Home > Don't Read the Comments(10)

Don't Read the Comments(10)
Author: Eric Smith

   Dozens of ships are taking to the sky, the Armada blasting off. I watch two get shot down and explode in a massive fireball across the bright white sky, while others warp out, several sonic booms thundering in the wind. Elation at their escape wars with the soul-crushing disappointment and rage I feel for those who have not been so fortunate today.

   All these players. All this effort. Wasted.

   I wish logging out was as simple as just turning off the computer or console. Pulling the plug. But the developers thought of that when creating the game, kindly leaving you active for a few minutes in case it was an accidental disconnect.

   Plenty of time for someone attacking you to finish the job. Like they did to Rebekah.

   The cockpit window of my ship opens, the glass rising high as I get closer, another little upgrade I paid handsomely for. Well, paid for using in-game currency from running missions and discovering things. Not actual money. But paid for with something far more precious than funds.

   My time.

   The more you play, the more experience points you get, and the more stuff you can purchase with said points. But when those things are lost or destroyed...there’s no just buying them back. You have to go back to the grind, leveling up more and more to get that stuff all over again. Doing menial tasks, like fighting alien monsters or cataloging plants or discovering small planets.

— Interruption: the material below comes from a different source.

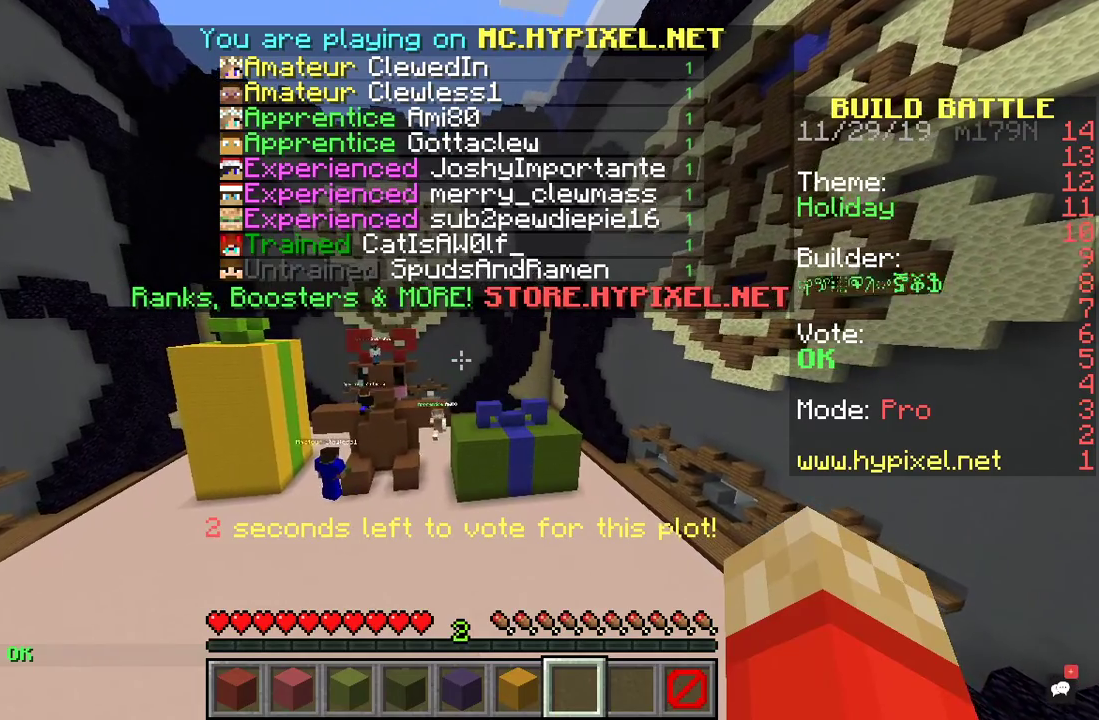
{"keys": [], "mouse": [], "events": []}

   Just as I move to hoist myself into my ship, the blaster fire begins to die down. And then I realize it’s not dying down just a little—the attack has ceased completely. I pause, turning to look at the enemy ships, the players that came to take out all my people. They’re just...sitting there, floating in the air, ominous and silent. No laughter, no talking. They must have switched to a private chat channel.

   “Divya!” My headset explodes with Rebekah’s voice, and I see her reappear in the small video window on my screen. “I got disconnected. Lost all my stuff, damn it.”

   I glare up at the sky, at our attackers. There are at least a dozen of them, all painted the same colors. All on the same team, the same clan. The ships are a solid white and would almost disappear against the clouded sky and snowcapped mountains if not for the angry red zigzag pattern tearing through the sides of the vessels, like claw marks across skin.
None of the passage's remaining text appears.